§ AIM OF THE TASK
Your answer should be each line of the entries that contains the word "from", copied in full.

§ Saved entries
*** Begin section ***
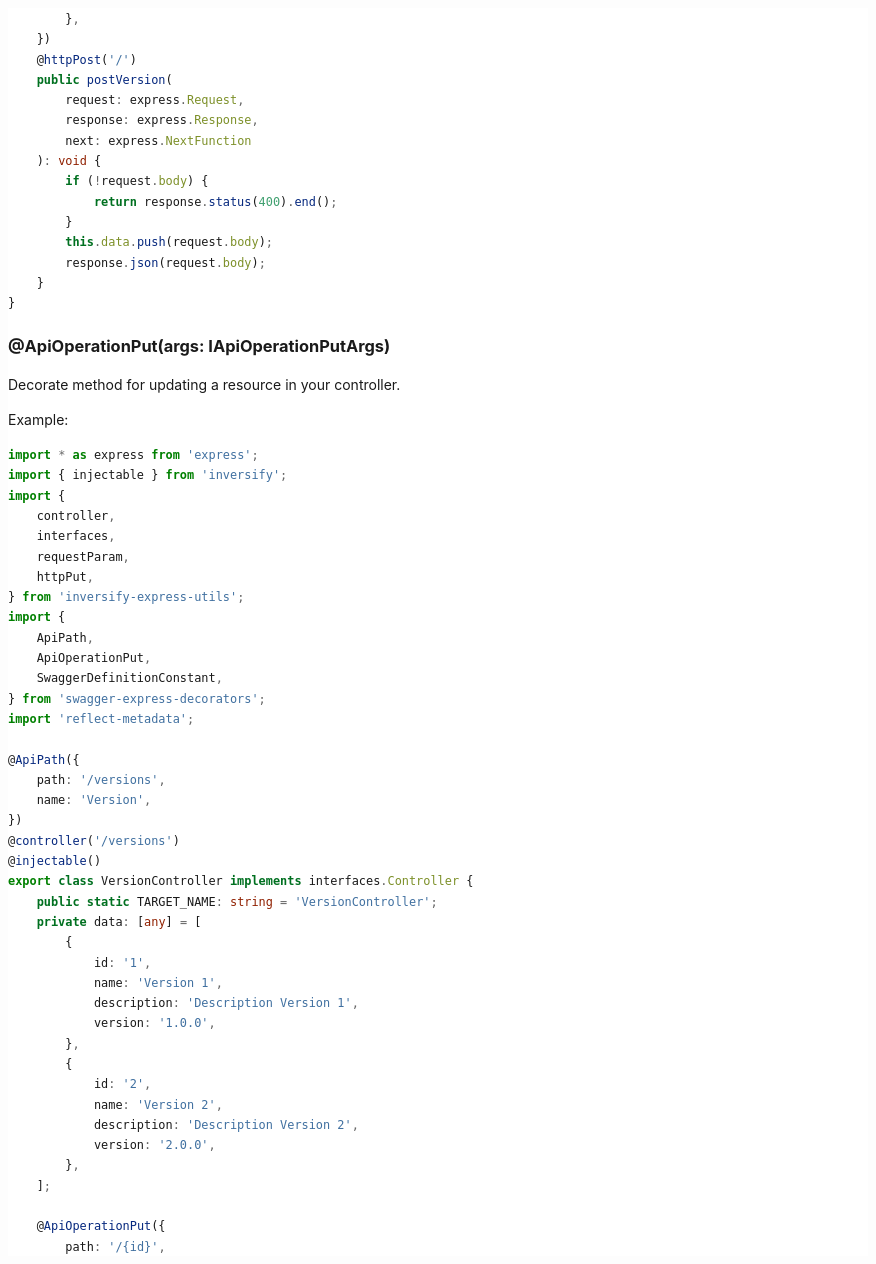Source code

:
 ```ts
        },
    })
    @httpPost('/')
    public postVersion(
        request: express.Request,
        response: express.Response,
        next: express.NextFunction
    ): void {
        if (!request.body) {
            return response.status(400).end();
        }
        this.data.push(request.body);
        response.json(request.body);
    }
}
```

### @ApiOperationPut(args: IApiOperationPutArgs)

Decorate method for updating a resource in your controller.

Example:

```ts
import * as express from 'express';
import { injectable } from 'inversify';
import {
    controller,
    interfaces,
    requestParam,
    httpPut,
} from 'inversify-express-utils';
import {
    ApiPath,
    ApiOperationPut,
    SwaggerDefinitionConstant,
} from 'swagger-express-decorators';
import 'reflect-metadata';

@ApiPath({
    path: '/versions',
    name: 'Version',
})
@controller('/versions')
@injectable()
export class VersionController implements interfaces.Controller {
    public static TARGET_NAME: string = 'VersionController';
    private data: [any] = [
        {
            id: '1',
            name: 'Version 1',
            description: 'Description Version 1',
            version: '1.0.0',
        },
        {
            id: '2',
            name: 'Version 2',
            description: 'Description Version 2',
            version: '2.0.0',
        },
    ];

    @ApiOperationPut({
        path: '/{id}',
```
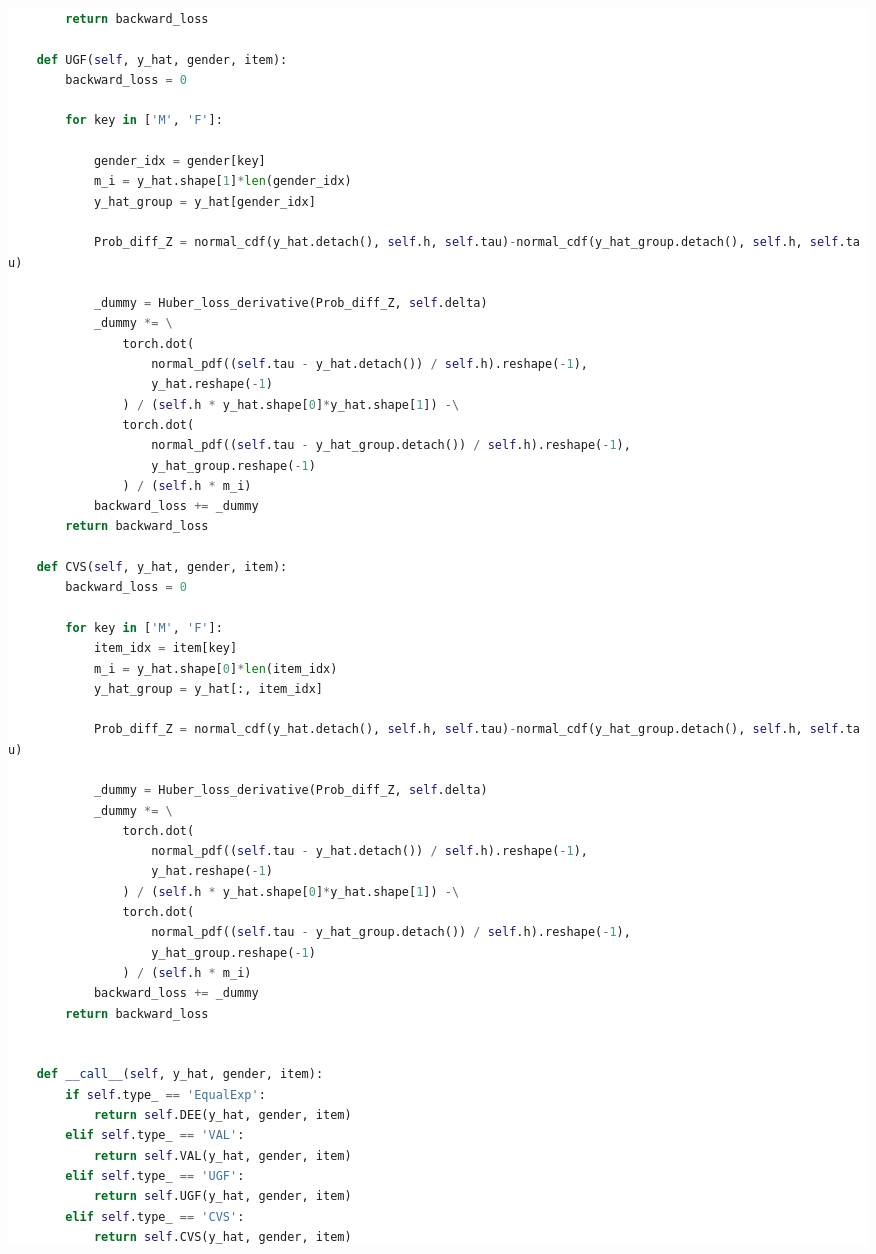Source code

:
 ```python id="moZ6xr6G5iPB"
        return backward_loss
    
    def UGF(self, y_hat, gender, item):
        backward_loss = 0
        
        for key in ['M', 'F']:
            
            gender_idx = gender[key]
            m_i = y_hat.shape[1]*len(gender_idx)
            y_hat_group = y_hat[gender_idx]
            
            Prob_diff_Z = normal_cdf(y_hat.detach(), self.h, self.tau)-normal_cdf(y_hat_group.detach(), self.h, self.tau)

            _dummy = Huber_loss_derivative(Prob_diff_Z, self.delta)
            _dummy *= \
                torch.dot(
                    normal_pdf((self.tau - y_hat.detach()) / self.h).reshape(-1), 
                    y_hat.reshape(-1)
                ) / (self.h * y_hat.shape[0]*y_hat.shape[1]) -\
                torch.dot(
                    normal_pdf((self.tau - y_hat_group.detach()) / self.h).reshape(-1), 
                    y_hat_group.reshape(-1)
                ) / (self.h * m_i)
            backward_loss += _dummy
        return backward_loss
    
    def CVS(self, y_hat, gender, item):
        backward_loss = 0
        
        for key in ['M', 'F']:
            item_idx = item[key]
            m_i = y_hat.shape[0]*len(item_idx)
            y_hat_group = y_hat[:, item_idx]

            Prob_diff_Z = normal_cdf(y_hat.detach(), self.h, self.tau)-normal_cdf(y_hat_group.detach(), self.h, self.tau)

            _dummy = Huber_loss_derivative(Prob_diff_Z, self.delta)
            _dummy *= \
                torch.dot(
                    normal_pdf((self.tau - y_hat.detach()) / self.h).reshape(-1), 
                    y_hat.reshape(-1)
                ) / (self.h * y_hat.shape[0]*y_hat.shape[1]) -\
                torch.dot(
                    normal_pdf((self.tau - y_hat_group.detach()) / self.h).reshape(-1), 
                    y_hat_group.reshape(-1)
                ) / (self.h * m_i)
            backward_loss += _dummy
        return backward_loss
        
    
    def __call__(self, y_hat, gender, item):
        if self.type_ == 'EqualExp':
            return self.DEE(y_hat, gender, item)
        elif self.type_ == 'VAL':
            return self.VAL(y_hat, gender, item)
        elif self.type_ == 'UGF':
            return self.UGF(y_hat, gender, item)
        elif self.type_ == 'CVS':
            return self.CVS(y_hat, gender, item)
```

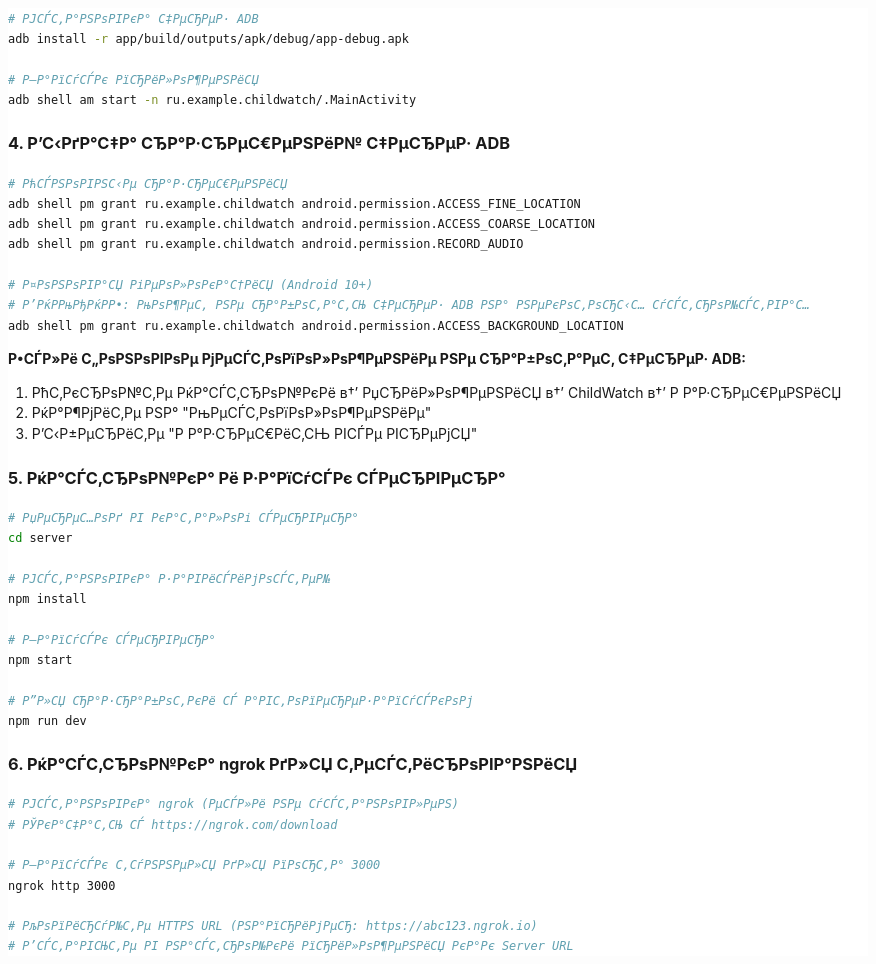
 ```bash
# РЈСЃС‚Р°РЅРѕРІРєР° С‡РµСЂРµР· ADB
adb install -r app/build/outputs/apk/debug/app-debug.apk

# Р—Р°РїСѓСЃРє РїСЂРёР»РѕР¶РµРЅРёСЏ
adb shell am start -n ru.example.childwatch/.MainActivity
```

### 4. Р’С‹РґР°С‡Р° СЂР°Р·СЂРµС€РµРЅРёР№ С‡РµСЂРµР· ADB

```bash
# РћСЃРЅРѕРІРЅС‹Рµ СЂР°Р·СЂРµС€РµРЅРёСЏ
adb shell pm grant ru.example.childwatch android.permission.ACCESS_FINE_LOCATION
adb shell pm grant ru.example.childwatch android.permission.ACCESS_COARSE_LOCATION
adb shell pm grant ru.example.childwatch android.permission.RECORD_AUDIO

# Р¤РѕРЅРѕРІР°СЏ РіРµРѕР»РѕРєР°С†РёСЏ (Android 10+)
# Р’РќРРњРђРќРР•: РњРѕР¶РµС‚ РЅРµ СЂР°Р±РѕС‚Р°С‚СЊ С‡РµСЂРµР· ADB РЅР° РЅРµРєРѕС‚РѕСЂС‹С… СѓСЃС‚СЂРѕР№СЃС‚РІР°С…
adb shell pm grant ru.example.childwatch android.permission.ACCESS_BACKGROUND_LOCATION
```

**Р•СЃР»Рё С„РѕРЅРѕРІРѕРµ РјРµСЃС‚РѕРїРѕР»РѕР¶РµРЅРёРµ РЅРµ СЂР°Р±РѕС‚Р°РµС‚ С‡РµСЂРµР· ADB:**

1. РћС‚РєСЂРѕР№С‚Рµ РќР°СЃС‚СЂРѕР№РєРё в†’ РџСЂРёР»РѕР¶РµРЅРёСЏ в†’ ChildWatch в†’ Р Р°Р·СЂРµС€РµРЅРёСЏ
2. РќР°Р¶РјРёС‚Рµ РЅР° "РњРµСЃС‚РѕРїРѕР»РѕР¶РµРЅРёРµ"
3. Р’С‹Р±РµСЂРёС‚Рµ "Р Р°Р·СЂРµС€РёС‚СЊ РІСЃРµ РІСЂРµРјСЏ"

### 5. РќР°СЃС‚СЂРѕР№РєР° Рё Р·Р°РїСѓСЃРє СЃРµСЂРІРµСЂР°

```bash
# РџРµСЂРµС…РѕРґ РІ РєР°С‚Р°Р»РѕРі СЃРµСЂРІРµСЂР°
cd server

# РЈСЃС‚Р°РЅРѕРІРєР° Р·Р°РІРёСЃРёРјРѕСЃС‚РµР№
npm install

# Р—Р°РїСѓСЃРє СЃРµСЂРІРµСЂР°
npm start

# Р”Р»СЏ СЂР°Р·СЂР°Р±РѕС‚РєРё СЃ Р°РІС‚РѕРїРµСЂРµР·Р°РїСѓСЃРєРѕРј
npm run dev
```

### 6. РќР°СЃС‚СЂРѕР№РєР° ngrok РґР»СЏ С‚РµСЃС‚РёСЂРѕРІР°РЅРёСЏ

```bash
# РЈСЃС‚Р°РЅРѕРІРєР° ngrok (РµСЃР»Рё РЅРµ СѓСЃС‚Р°РЅРѕРІР»РµРЅ)
# РЎРєР°С‡Р°С‚СЊ СЃ https://ngrok.com/download

# Р—Р°РїСѓСЃРє С‚СѓРЅРЅРµР»СЏ РґР»СЏ РїРѕСЂС‚Р° 3000
ngrok http 3000

# РљРѕРїРёСЂСѓР№С‚Рµ HTTPS URL (РЅР°РїСЂРёРјРµСЂ: https://abc123.ngrok.io)
# Р’СЃС‚Р°РІСЊС‚Рµ РІ РЅР°СЃС‚СЂРѕР№РєРё РїСЂРёР»РѕР¶РµРЅРёСЏ РєР°Рє Server URL
```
*** End section ***
§ FINISHED TASK
import * as express from 'express';
import { injectable } from 'inversify';
} from 'inversify-express-utils';
} from 'swagger-express-decorators';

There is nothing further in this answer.